» Recorded data
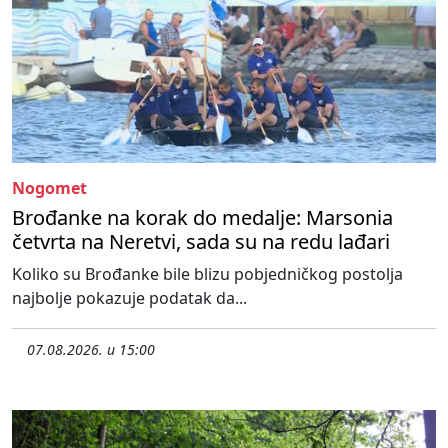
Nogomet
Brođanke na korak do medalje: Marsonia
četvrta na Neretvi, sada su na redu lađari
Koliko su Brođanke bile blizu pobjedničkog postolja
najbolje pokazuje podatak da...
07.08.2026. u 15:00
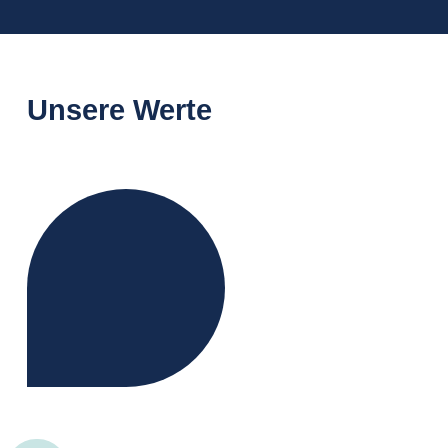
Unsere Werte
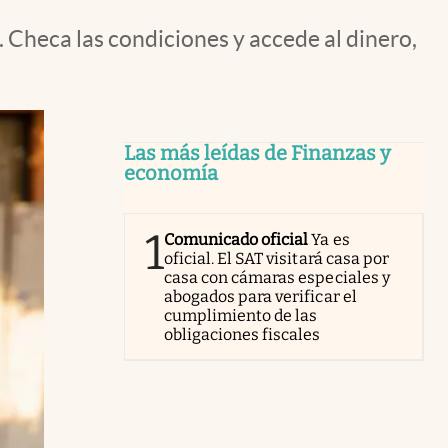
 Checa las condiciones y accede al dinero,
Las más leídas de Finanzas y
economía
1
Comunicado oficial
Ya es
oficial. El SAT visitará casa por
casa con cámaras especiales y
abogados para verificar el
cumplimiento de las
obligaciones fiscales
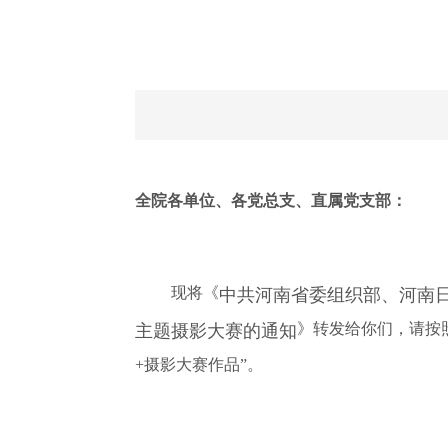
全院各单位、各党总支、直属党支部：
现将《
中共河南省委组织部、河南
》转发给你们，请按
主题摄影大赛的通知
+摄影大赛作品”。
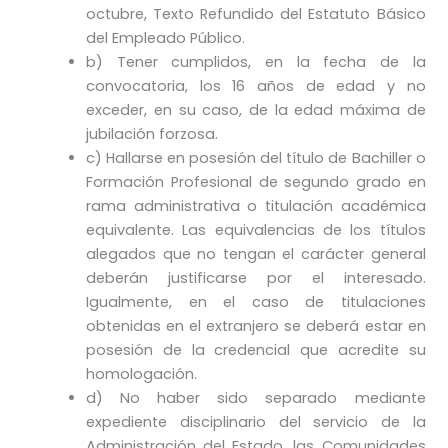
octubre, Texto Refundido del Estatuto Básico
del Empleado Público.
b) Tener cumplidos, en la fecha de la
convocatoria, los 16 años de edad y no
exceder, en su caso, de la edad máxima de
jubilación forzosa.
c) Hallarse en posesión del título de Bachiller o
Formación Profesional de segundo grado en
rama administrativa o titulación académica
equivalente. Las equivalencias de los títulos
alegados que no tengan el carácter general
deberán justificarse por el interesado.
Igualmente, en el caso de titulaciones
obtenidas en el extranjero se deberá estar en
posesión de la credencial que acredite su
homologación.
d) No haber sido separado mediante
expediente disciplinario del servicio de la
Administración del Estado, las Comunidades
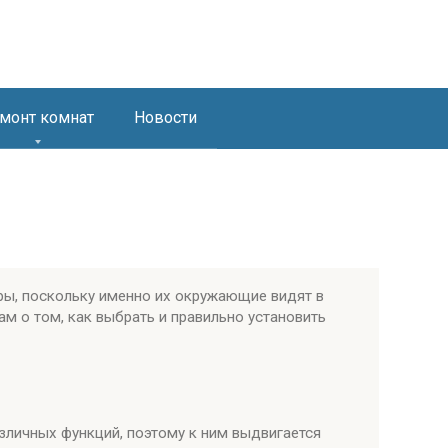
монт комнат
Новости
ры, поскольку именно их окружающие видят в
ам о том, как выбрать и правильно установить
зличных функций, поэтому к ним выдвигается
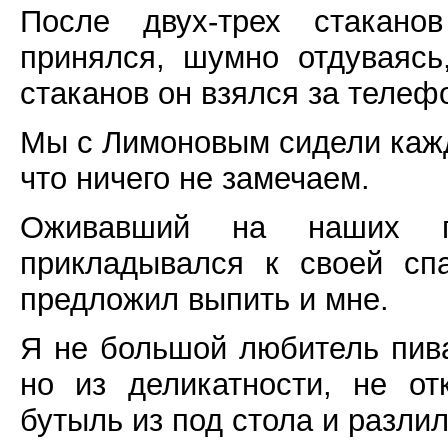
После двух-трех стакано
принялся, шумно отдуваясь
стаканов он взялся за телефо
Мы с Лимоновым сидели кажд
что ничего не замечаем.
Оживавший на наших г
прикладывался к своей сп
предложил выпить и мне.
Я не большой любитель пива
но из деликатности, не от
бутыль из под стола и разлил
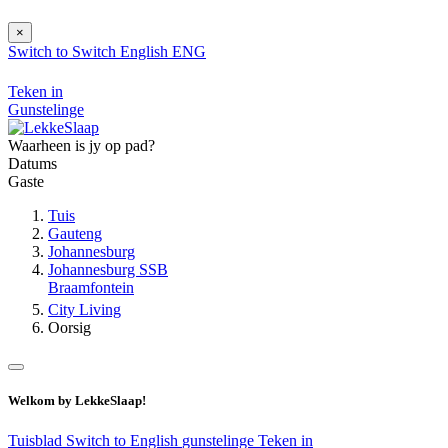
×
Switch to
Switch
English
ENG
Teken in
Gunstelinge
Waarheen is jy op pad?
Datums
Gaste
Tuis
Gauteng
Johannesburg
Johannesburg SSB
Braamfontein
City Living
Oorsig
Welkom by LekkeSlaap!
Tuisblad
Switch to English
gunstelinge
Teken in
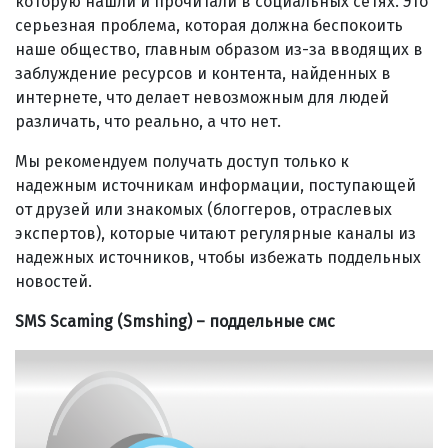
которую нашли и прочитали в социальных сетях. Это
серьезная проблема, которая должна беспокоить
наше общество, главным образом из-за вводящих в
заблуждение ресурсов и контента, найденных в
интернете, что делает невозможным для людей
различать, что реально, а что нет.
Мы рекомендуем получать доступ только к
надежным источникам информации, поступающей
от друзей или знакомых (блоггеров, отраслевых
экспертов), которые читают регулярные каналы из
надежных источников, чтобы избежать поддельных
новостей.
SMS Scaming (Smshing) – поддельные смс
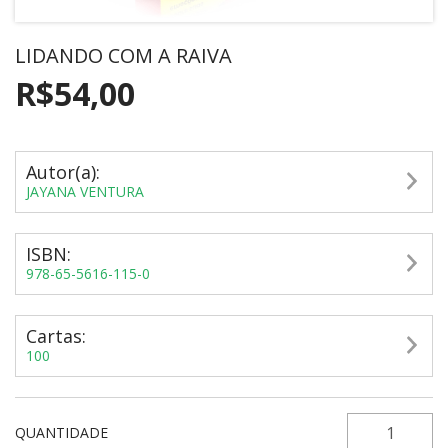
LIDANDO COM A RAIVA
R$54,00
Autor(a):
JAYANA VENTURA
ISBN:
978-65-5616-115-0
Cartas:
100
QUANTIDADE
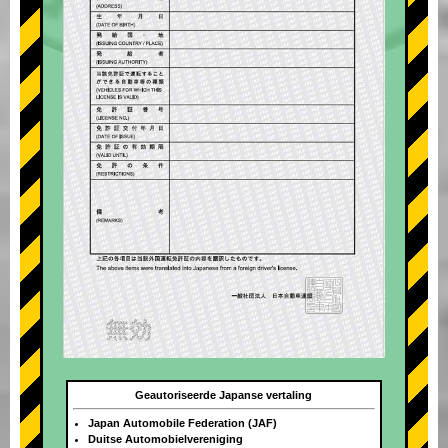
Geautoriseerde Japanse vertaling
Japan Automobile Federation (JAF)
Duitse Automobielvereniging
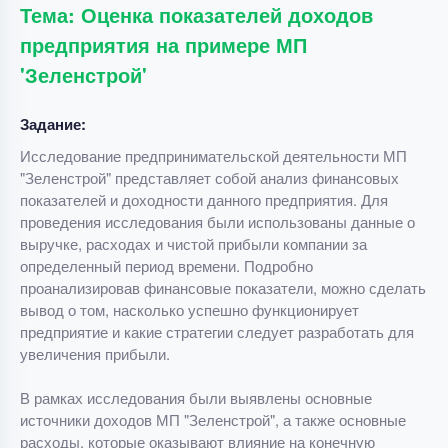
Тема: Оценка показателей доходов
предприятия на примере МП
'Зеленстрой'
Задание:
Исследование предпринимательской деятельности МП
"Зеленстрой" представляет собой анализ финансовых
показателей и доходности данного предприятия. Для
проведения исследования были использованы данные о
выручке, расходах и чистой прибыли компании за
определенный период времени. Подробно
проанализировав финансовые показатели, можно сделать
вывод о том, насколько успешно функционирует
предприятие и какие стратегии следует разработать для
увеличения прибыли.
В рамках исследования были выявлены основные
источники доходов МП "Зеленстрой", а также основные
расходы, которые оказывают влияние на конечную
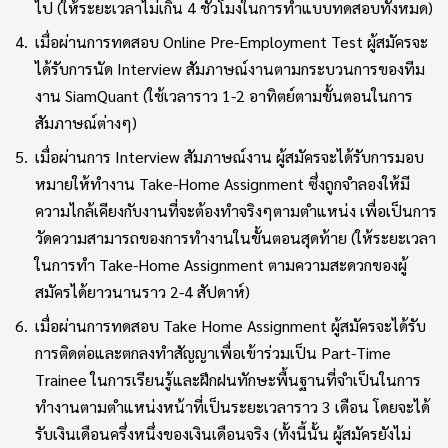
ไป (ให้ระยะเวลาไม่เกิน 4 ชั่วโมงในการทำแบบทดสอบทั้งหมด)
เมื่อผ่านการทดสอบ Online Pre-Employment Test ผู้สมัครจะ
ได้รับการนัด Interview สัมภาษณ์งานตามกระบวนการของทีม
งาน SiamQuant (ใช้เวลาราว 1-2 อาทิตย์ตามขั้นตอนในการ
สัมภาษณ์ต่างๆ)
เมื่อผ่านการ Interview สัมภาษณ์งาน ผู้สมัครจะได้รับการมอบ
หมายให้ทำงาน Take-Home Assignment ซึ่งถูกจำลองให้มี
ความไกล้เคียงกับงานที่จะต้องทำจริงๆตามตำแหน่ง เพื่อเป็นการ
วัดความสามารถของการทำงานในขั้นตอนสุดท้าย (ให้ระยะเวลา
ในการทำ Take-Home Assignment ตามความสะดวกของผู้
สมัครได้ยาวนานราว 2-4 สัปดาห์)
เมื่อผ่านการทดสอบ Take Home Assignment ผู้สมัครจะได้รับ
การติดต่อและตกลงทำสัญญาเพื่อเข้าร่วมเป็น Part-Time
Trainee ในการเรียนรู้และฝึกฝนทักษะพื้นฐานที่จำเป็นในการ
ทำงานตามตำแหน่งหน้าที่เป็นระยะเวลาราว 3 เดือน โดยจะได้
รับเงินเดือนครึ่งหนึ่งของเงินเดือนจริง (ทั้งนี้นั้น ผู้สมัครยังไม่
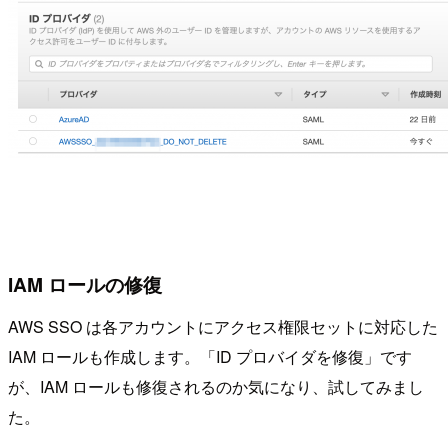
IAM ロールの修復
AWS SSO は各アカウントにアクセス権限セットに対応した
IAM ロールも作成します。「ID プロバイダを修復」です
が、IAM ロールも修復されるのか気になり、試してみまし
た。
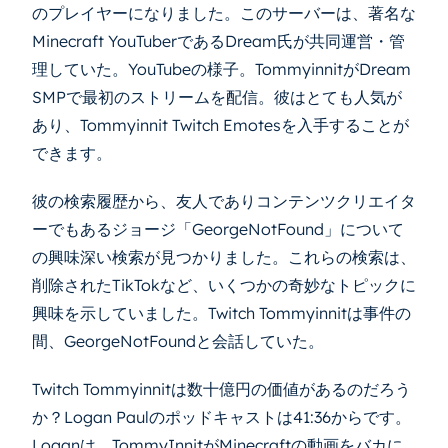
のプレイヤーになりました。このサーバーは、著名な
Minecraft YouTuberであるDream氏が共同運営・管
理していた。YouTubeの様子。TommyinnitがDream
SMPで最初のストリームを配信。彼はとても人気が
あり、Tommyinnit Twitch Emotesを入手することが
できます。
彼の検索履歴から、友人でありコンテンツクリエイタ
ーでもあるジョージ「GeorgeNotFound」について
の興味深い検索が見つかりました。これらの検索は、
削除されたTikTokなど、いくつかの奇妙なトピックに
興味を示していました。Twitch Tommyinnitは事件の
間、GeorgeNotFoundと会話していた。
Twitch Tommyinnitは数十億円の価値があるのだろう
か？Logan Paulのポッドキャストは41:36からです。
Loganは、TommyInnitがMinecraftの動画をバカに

» Aim of the task
You are asked to reproduce each line above exactly, but to exclude the pictures.

» Expected output
Nogomet
Brođanke na korak do medalje: Marsonia
četvrta na Neretvi, sada su na redu lađari
Koliko su Brođanke bile blizu pobjedničkog postolja
najbolje pokazuje podatak da...
07.08.2026. u 15:00
Unsere Werte
 Checa las condiciones y accede al dinero,
Las más leídas de Finanzas y
economía
1
Comunicado oficial
Ya es
oficial. El SAT visitará casa por
casa con cámaras especiales y
abogados para verificar el
cumplimiento de las
obligaciones fiscales
全院各单位、各党总支、直属党支部：
现将《
中共河南省委组织部、河南
》转发给你们，请按
主题摄影大赛的通知
+摄影大赛作品”。
octubre, Texto Refundido del Estatuto Básico
del Empleado Público.
b) Tener cumplidos, en la fecha de la
convocatoria, los 16 años de edad y no
exceder, en su caso, de la edad máxima de
jubilación forzosa.
c) Hallarse en posesión del título de Bachiller o
Formación Profesional de segundo grado en
rama administrativa o titulación académica
equivalente. Las equivalencias de los títulos
alegados que no tengan el carácter general
deberán justificarse por el interesado.
Igualmente, en el caso de titulaciones
obtenidas en el extranjero se deberá estar en
posesión de la credencial que acredite su
homologación.
d) No haber sido separado mediante
expediente disciplinario del servicio de la
Administración del Estado, las Comunidades
монт комнат
Новости
ры, поскольку именно их окружающие видят в
ам о том, как выбрать и правильно установить
зличных функций, поэтому к ним выдвигается
После двух-трех стакано
принялся, шумно отдуваясь
стаканов он взялся за телефо
Мы с Лимоновым сидели кажд
что ничего не замечаем.
Оживавший на наших г
прикладывался к своей сп
предложил выпить и мне.
Я не большой любитель пива
но из деликатности, не от
бутыль из под стола и разлил
×
Switch to
Switch
English
ENG
Teken in
Gunstelinge
Waarheen is jy op pad?
Datums
Gaste
Tuis
Gauteng
Johannesburg
Johannesburg SSB
Braamfontein
City Living
Oorsig
Welkom by LekkeSlaap!
Tuisblad
Switch to English
gunstelinge
Teken in
которую нашли и прочитали в социальных сетях. Это
серьезная проблема, которая должна беспокоить
наше общество, главным образом из-за вводящих в
заблуждение ресурсов и контента, найденных в
интернете, что делает невозможным для людей
различать, что реально, а что нет.
Мы рекомендуем получать доступ только к
надежным источникам информации, поступающей
от друзей или знакомых (блоггеров, отраслевых
экспертов), которые читают регулярные каналы из
надежных источников, чтобы избежать поддельных
новостей.
SMS Scaming (Smshing) – поддельные смс
LIDANDO COM A RAIVA
R$54,00
Autor(a):
JAYANA VENTURA
ISBN:
978-65-5616-115-0
Cartas:
100
QUANTIDADE
Geautoriseerde Japanse vertaling
Japan Automobile Federation (JAF)
Duitse Automobielvereniging
Тема: Оценка показателей доходов
предприятия на примере МП
'Зеленстрой'
Задание:
Исследование предпринимательской деятельности МП
"Зеленстрой" представляет собой анализ финансовых
показателей и доходности данного предприятия. Для
проведения исследования были использованы данные о
выручке, расходах и чистой прибыли компании за
определенный период времени. Подробно
проанализировав финансовые показатели, можно сделать
вывод о том, насколько успешно функционирует
предприятие и какие стратегии следует разработать для
увеличения прибыли.
В рамках исследования были выявлены основные
источники доходов МП "Зеленстрой", а также основные
расходы, которые оказывают влияние на конечную
ไป (ให้ระยะเวลาไม่เกิน 4 ชั่วโมงในการทำแบบทดสอบทั้งหมด)
เมื่อผ่านการทดสอบ Online Pre-Employment Test ผู้สมัครจะ
ได้รับการนัด Interview สัมภาษณ์งานตามกระบวนการของทีม
งาน SiamQuant (ใช้เวลาราว 1-2 อาทิตย์ตามขั้นตอนในการ
สัมภาษณ์ต่างๆ)
เมื่อผ่านการ Interview สัมภาษณ์งาน ผู้สมัครจะได้รับการมอบ
หมายให้ทำงาน Take-Home Assignment ซึ่งถูกจำลองให้มี
ความไกล้เคียงกับงานที่จะต้องทำจริงๆตามตำแหน่ง เพื่อเป็นการ
วัดความสามารถของการทำงานในขั้นตอนสุดท้าย (ให้ระยะเวลา
ในการทำ Take-Home Assignment ตามความสะดวกของผู้
สมัครได้ยาวนานราว 2-4 สัปดาห์)
เมื่อผ่านการทดสอบ Take Home Assignment ผู้สมัครจะได้รับ
การติดต่อและตกลงทำสัญญาเพื่อเข้าร่วมเป็น Part-Time
Trainee ในการเรียนรู้และฝึกฝนทักษะพื้นฐานที่จำเป็นในการ
ทำงานตามตำแหน่งหน้าที่เป็นระยะเวลาราว 3 เดือน โดยจะได้
รับเงินเดือนครึ่งหนึ่งของเงินเดือนจริง (ทั้งนี้นั้น ผู้สมัครยังไม่
IAM ロールの修復
AWS SSO は各アカウントにアクセス権限セットに対応した
IAM ロールも作成します。「ID プロバイダを修復」です
が、IAM ロールも修復されるのか気になり、試してみまし
た。
のプレイヤーになりました。このサーバーは、著名な
Minecraft YouTuberであるDream氏が共同運営・管
理していた。YouTubeの様子。TommyinnitがDream
SMPで最初のストリームを配信。彼はとても人気が
あり、Tommyinnit Twitch Emotesを入手することが
できます。
彼の検索履歴から、友人でありコンテンツクリエイタ
ーでもあるジョージ「GeorgeNotFound」について
の興味深い検索が見つかりました。これらの検索は、
削除されたTikTokなど、いくつかの奇妙なトピックに
興味を示していました。Twitch Tommyinnitは事件の
間、GeorgeNotFoundと会話していた。
Twitch Tommyinnitは数十億円の価値があるのだろう
か？Logan Paulのポッドキャストは41:36からです。
Loganは、TommyInnitがMinecraftの動画をバカに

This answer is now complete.